Andrew T. Lincoln in his book entitled “Truth on Trial: The Lawsuit Motif in John’s Gospel,” makes a strong statement concerning John 9. He states that after Jesus is interrogated in chapter 8, the blind man in John 9 is also interrogated. I am leaning toward this statement as I investigate this chapter. As you know, Jesus was questioned concerning His identity in the previous chapter. This is repeated before Jesus performs a miracle in the life of the blind man in John 9:5. “Whoever follows me will never walk in darkness but will have the light of life” (8:12) (p.97) This claim is verified through the giving of sight to the blind. This will lead to the interrogation of the man. The imagery of light and darkness is not forgotten here. As followers, we may be subjected to this same questioning and subsequent persecution.
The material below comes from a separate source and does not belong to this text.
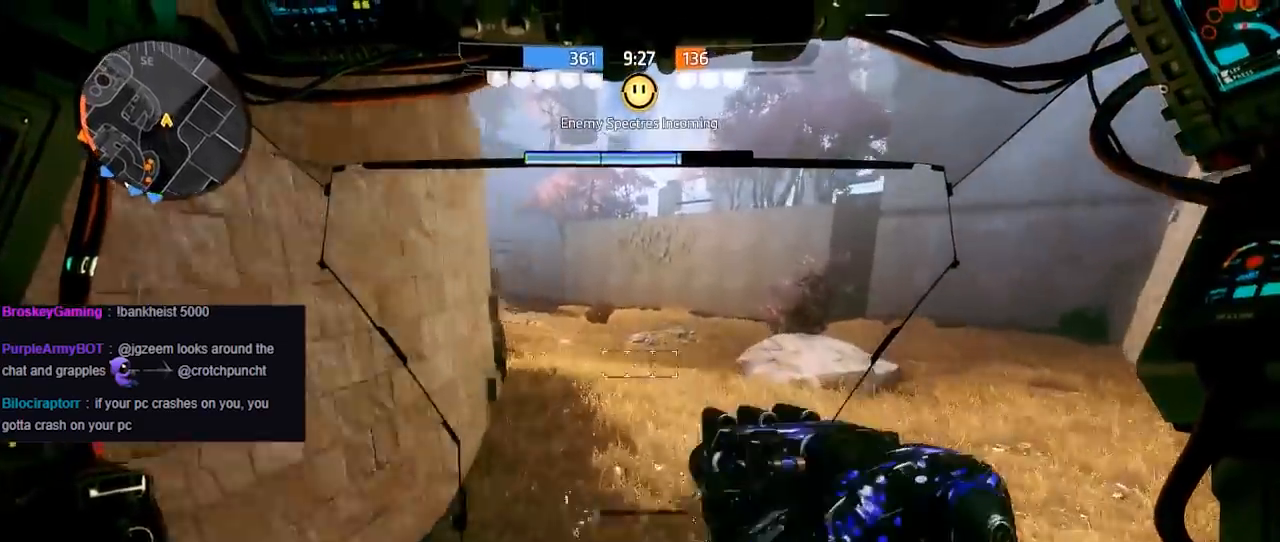
{"buttons": ["R3"], "left_stick": "up", "right_stick": "left", "events": [[150, "R3", "up"], [267, "right_stick", "left"], [367, "R3", "down"]]}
Mr. Lincoln deals with Chapter 9 separately in his work. It should be considered that it is a part of a “more extended unit that is completed in John 10.” This is noted in John 10:21. The themes of interrogation and judgment are continued through chapter 10. John’s fondness for groups of seven is evident in the structuring of the episode into seven scenes.
Verses 1-7, 8-12, 13-17, 18-23,24-34, 35-38, 39-41
The central scene is located in vv. 18-23. This passage suggests the perspective from which the episode is viewed. These passages underline the significance of the scene. The author gives an “inside view” of the parents’ fear filled response. Note verse 22 where it states that the Jews had already decided that if any Jew confessed Jesus as Messiah, they would be removed from the synagogue.
The blind man is shown to represent two dramas: he is not just a individual who has been healed, but he is also the representative of those Jewish Christian readers who have been expelled from the synagogue because of their confession of Jesus as Messiah. The blind man was born blind, and now that he receives his sight. Therefore, he loses his place in the synagogue. True light had come dispelling spiritual darkness. When true spiritual light comes, it removes the spiritual fog and reveals the light of the gospel of Jesus Christ. This man’s character undergoes greater development than any other individual in John’s gospel.
Belief in Jesus brings the true light as noted in John 1. He represents the whole of humanity. Although the Jews say they see, they are really blind spiritually. This man not only sees naturally, but he sees spiritually. The Jewish religious leaders tell him to give God the glory. He does give God glory as revealed in the Son of God.